Within minutes we were on the edge of China. We were whisked away into hi tech rooms, panniers through scanners and views of multiple cameras and screens watching! The young military and police were efficient and polite. We both looked at each other, eyes wide open and breathing different air. As we began to head off down the pass we were stopped and directed to put our bikes in a truck. We were informed we were not allowed to cycle the next 15km to customs and further passport checks. The truck driver couldn’t say no, so the 3 of us shared a breath border experience until we reached the next set of checks. Eyes even wider open we were entering a world of screens, official processes and checks. It took a further 2 hours until we had our entry stamps and send out into China! It was getting late and the hotel that appeared on maps.me was not there so we cycled along the highway and keeping an eye out for possible camping options but none came, until we found ourselves at a police checkpoint next to the glacier park. Thankfully the officer spoke English and after a while invited us in to the office and said we could sleep in a bunk room. We couldn’t believe our luck, the office was warm and outside was below 0. Between the moment of excitement and relaxation came the news from his mobile phone, ‘I’m sorry but my commander said no, you can’t stay’. Hearts sank but we packed and headed out as the kitchen lady ran after us with a big bag of food (apples, packs of milk, sweets and bread). We cycled down the hill to lower ground in the dark to pitch in a ditch next to the road and maybe 1-2km from the base of the 7500m mountain of Muztag Ata.

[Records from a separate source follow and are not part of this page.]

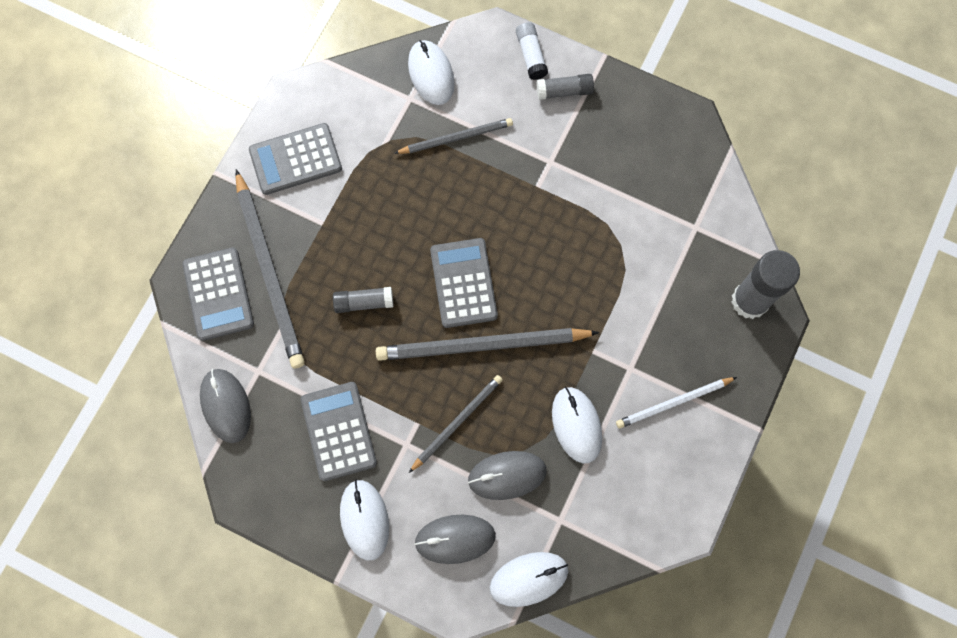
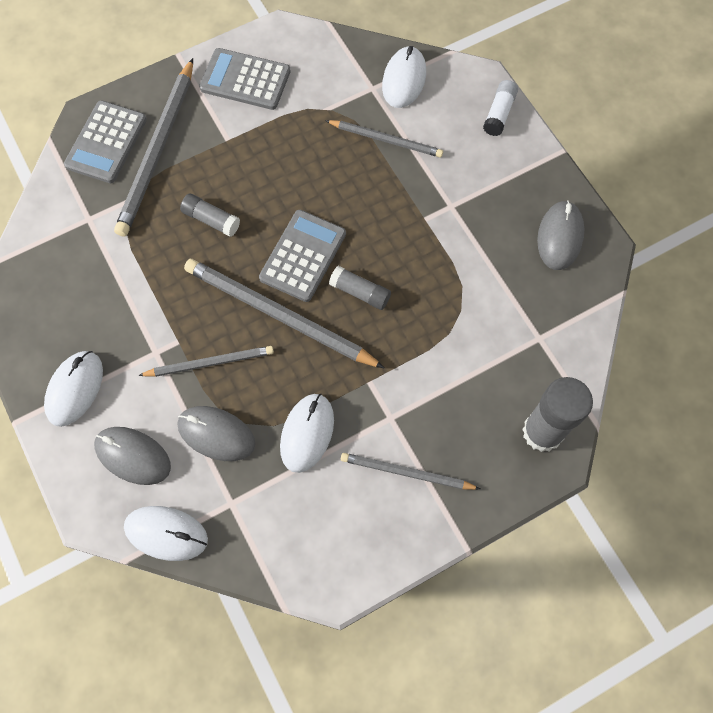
camera: 35 degrees right, 5 degrees down
grey mouse [200,369,251,443] -> grey mouse moved to [537,200,584,270]
grey calculator [301,382,377,481] -> none
grey glue stick [537,74,594,100] -> grey glue stick moved to [329,266,391,310]
white pencil [616,377,737,428] -> grey pencil [341,453,480,490]

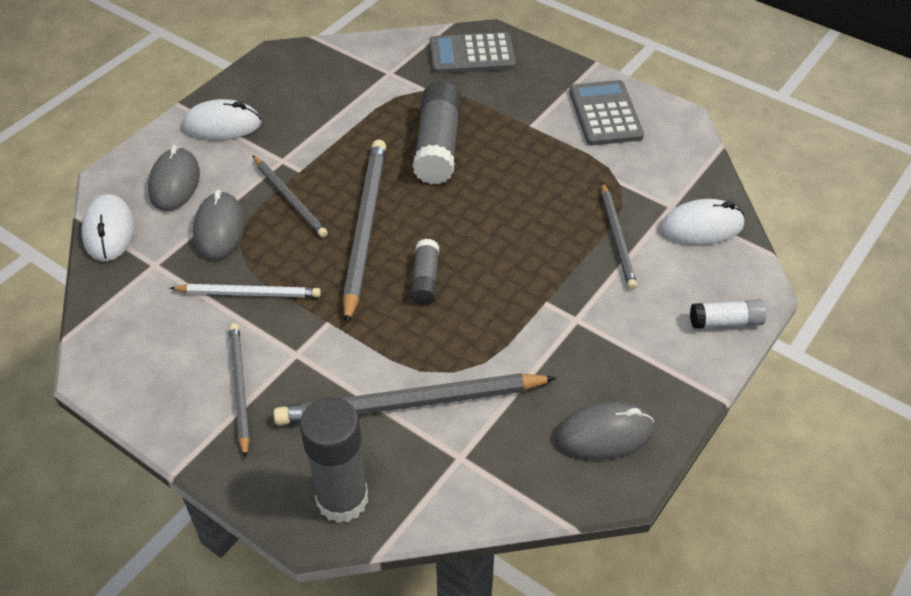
camera: 65 degrees right, 20 degrees down
grey pencil [114,58,193,237] -> grey pencil moved to [273,373,557,425]
grey glue stick [180,194,240,237] -> grey glue stick [413,81,462,184], size x1.83
grey calculator [259,210,346,302] -> none
white mouse [280,393,334,473] -> white pencil [170,284,321,298]

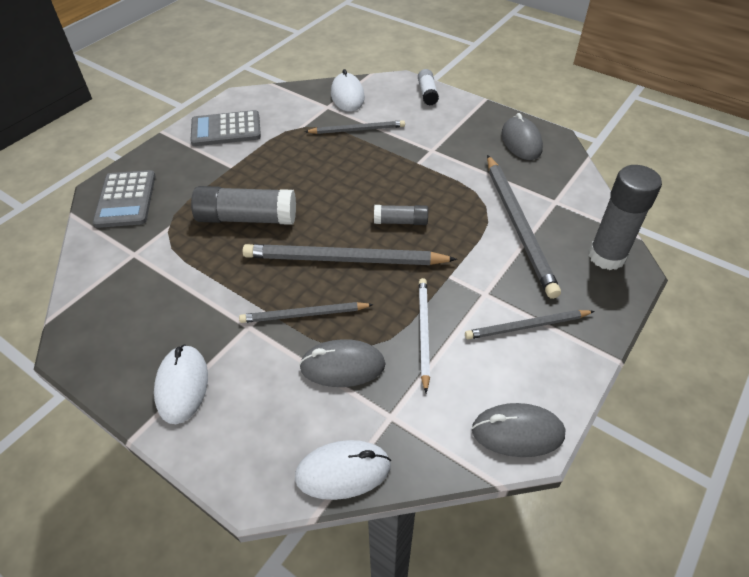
camera: 90 degrees left, 0 degrees up
grey mouse [148,145,200,211] -> grey mouse moved to [472,403,565,457]
grey pencil [252,155,328,237] -> grey pencil turned 150 degrees counterclockwise [239,302,374,323]

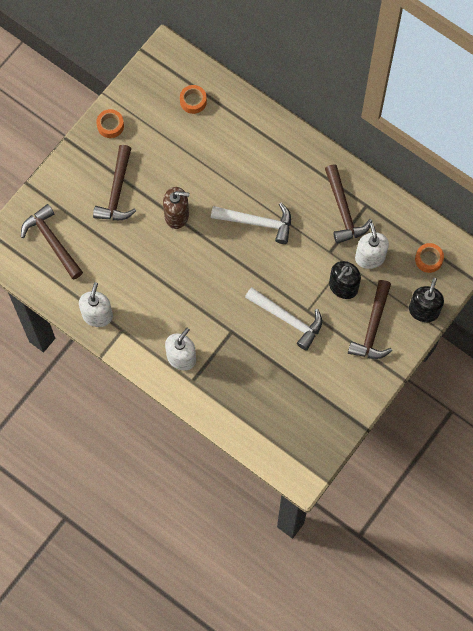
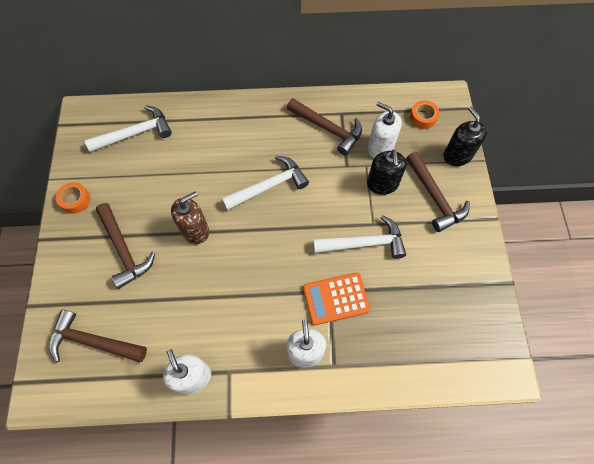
camera: 40 degrees left, 5 degrees down
orange tape [180,85,207,114] -> white hammer [85,105,172,152]
none -> orange calculator [303,272,370,325]

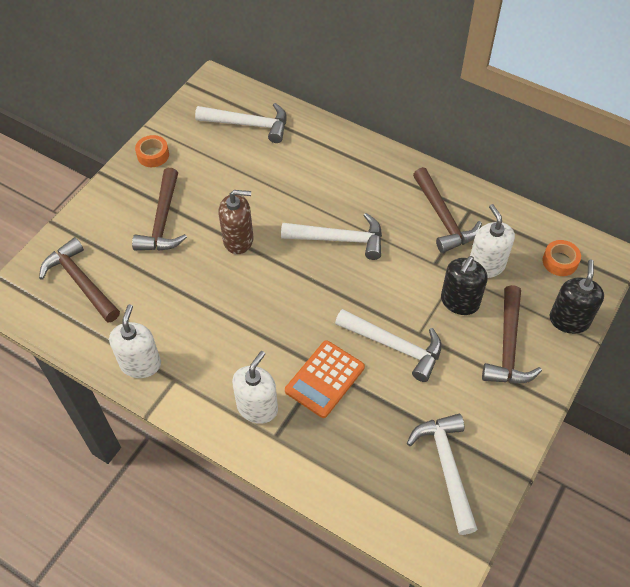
camera: 35 degrees right, 10 degrees down
orange calculator [303,272,370,325] -> orange calculator turned 75 degrees counterclockwise [285,340,365,418]
none -> white hammer [407,414,478,535]

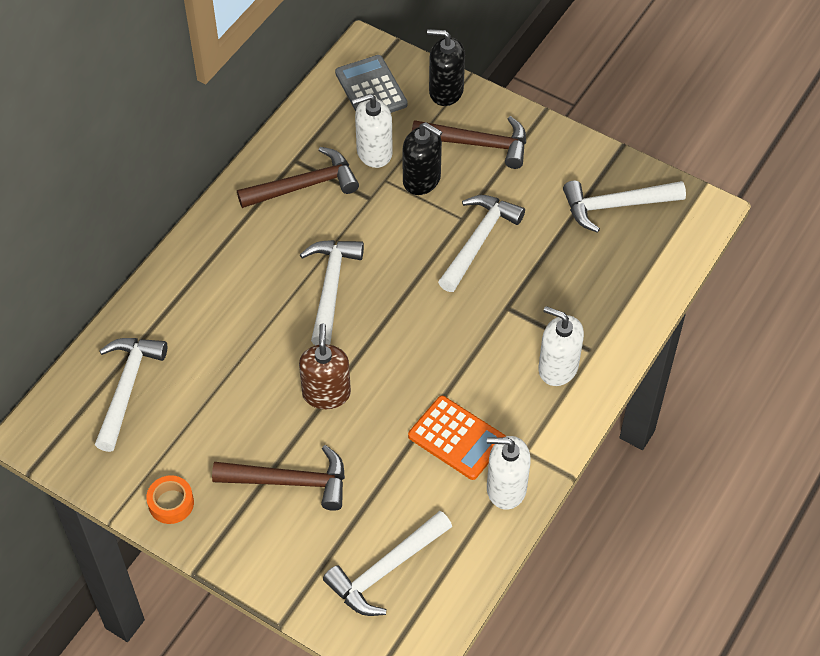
camera: 90 degrees left, 0 degrees up
brown hammer [39,237,120,323] -> white hammer [323,511,452,616]
orange calculator [285,340,365,418] -> orange calculator moved to [408,396,506,480]
orange tape [542,240,581,276] -> grey calculator [335,55,408,113]

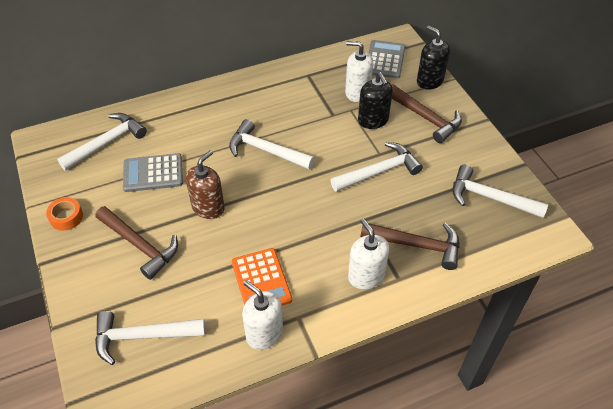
camera: 35 degrees right, 5 degrees down
brown hammer [237,147,359,208] -> brown hammer moved to [361,223,460,270]
white hammer [300,240,364,345] -> white hammer turned 105 degrees counterclockwise [229,119,315,169]
none -> grey calculator [123,153,183,192]

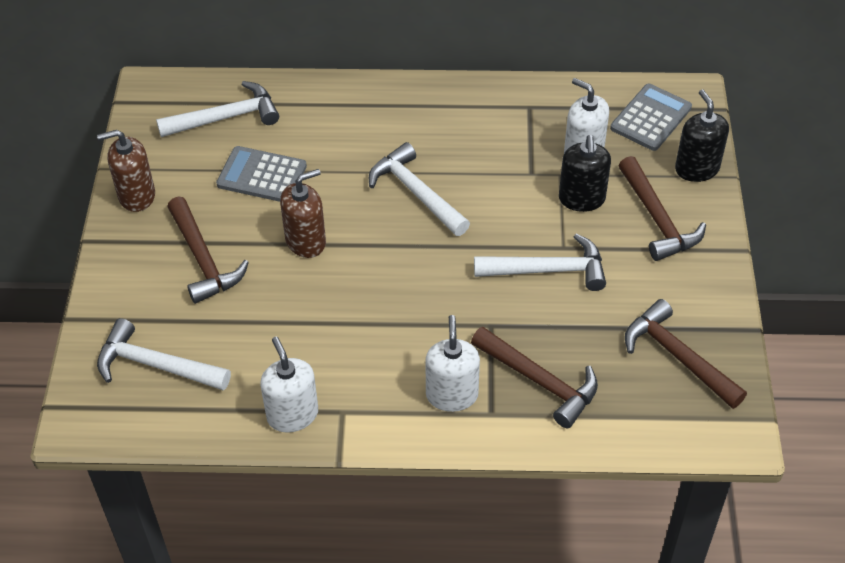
camera: 25 degrees right, 0 degrees up
orange tape [46,197,83,231] -> brown soap dispenser [97,130,155,212]
orange calculator [232,248,292,306] -> none
white hammer [452,164,548,218] -> brown hammer [625,299,747,409]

A cold night was had but as soon as the sun managed to scale the mountain we were warm again and soon we had a group of visitors next to the tent (Chinese from Kashgar). Many photos taken and they deposited several bags of food with us. We were enjoying this new edible land. The next 3 days of cycling along the Karakoram Highway was stunning, through gorges, along mountain vistas and lakes. We stayed one night in an unheated yurt and awoke to loud munching noises outside, which happened to be a young yak. Our first Chinese Highway was immaculate, viaducts, tunnels and smooth fast tarmac. On the third day about 60-70km from Kashgar we saw a motorcyclist pass us and within seconds we were hugging each other. it was Ashley (New Zealand) who we met and spent 2 days with on the cargo ship across the Caspian Sea! He was heading out of China into Pakistan as he was not allowed to bike without a guide/chaperone and this was very expensive ( because his bike was an import-not Chinese). Hugs goodbye we finally reached our first Chinese city of Kashgar and this is where we are now at rest. In our next blog we will summarise the police presence, the multiple checkpoints, searches and constant police and community police drills. We depart here on 21.10 for a 40hr train journey, over 3,000km to enable us to cover some ground before we start cycling south.